▶ **GIVEN MATERIAL**:

[Start of section]

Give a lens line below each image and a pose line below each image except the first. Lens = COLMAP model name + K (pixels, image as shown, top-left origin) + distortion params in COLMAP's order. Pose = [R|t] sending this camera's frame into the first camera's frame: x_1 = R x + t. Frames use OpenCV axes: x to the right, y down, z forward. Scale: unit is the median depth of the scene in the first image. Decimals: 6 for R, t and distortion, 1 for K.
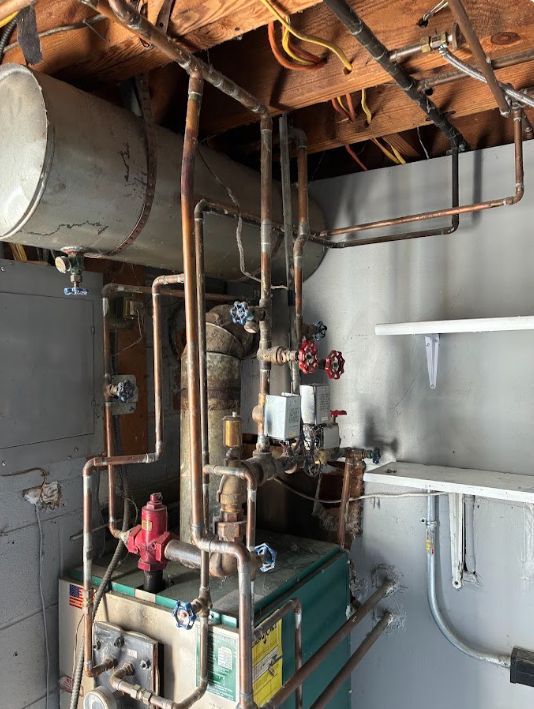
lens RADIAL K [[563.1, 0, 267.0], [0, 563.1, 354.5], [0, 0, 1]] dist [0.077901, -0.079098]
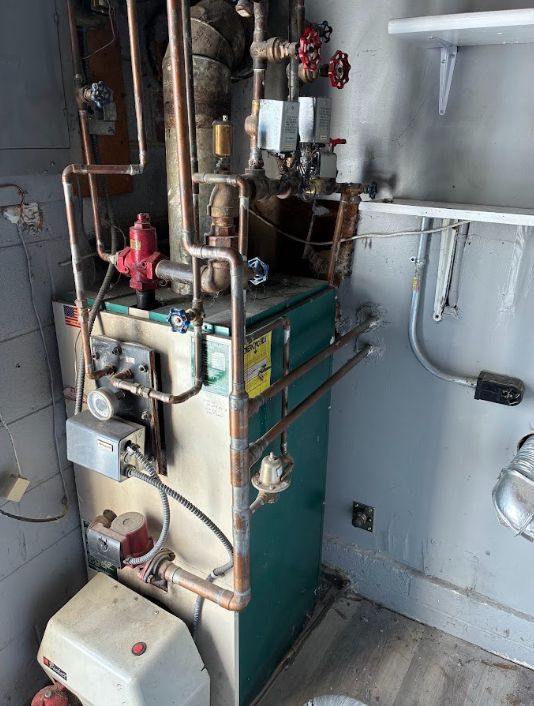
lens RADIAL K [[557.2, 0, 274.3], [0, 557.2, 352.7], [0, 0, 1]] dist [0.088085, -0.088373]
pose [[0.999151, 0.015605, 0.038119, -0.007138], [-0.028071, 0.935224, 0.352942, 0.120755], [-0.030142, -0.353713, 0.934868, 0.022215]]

[End of section]

Copy out all of the lines above word for word, leaving out the pictures.

▶ **ANSWER BOX**:
Give a lens line below each image and a pose line below each image except the first. Lens = COLMAP model name + K (pixels, image as shown, top-left origin) + distortion params in COLMAP's order. Pose = [R|t] sending this camera's frame into the first camera's frame: x_1 = R x + t. Frames use OpenCV axes: x to the right, y down, z forward. Scale: unit is the median depth of the scene in the first image. Decimals: 6 for R, t and distortion, 1 for K.
lens RADIAL K [[563.1, 0, 267.0], [0, 563.1, 354.5], [0, 0, 1]] dist [0.077901, -0.079098]
lens RADIAL K [[557.2, 0, 274.3], [0, 557.2, 352.7], [0, 0, 1]] dist [0.088085, -0.088373]
pose [[0.999151, 0.015605, 0.038119, -0.007138], [-0.028071, 0.935224, 0.352942, 0.120755], [-0.030142, -0.353713, 0.934868, 0.022215]]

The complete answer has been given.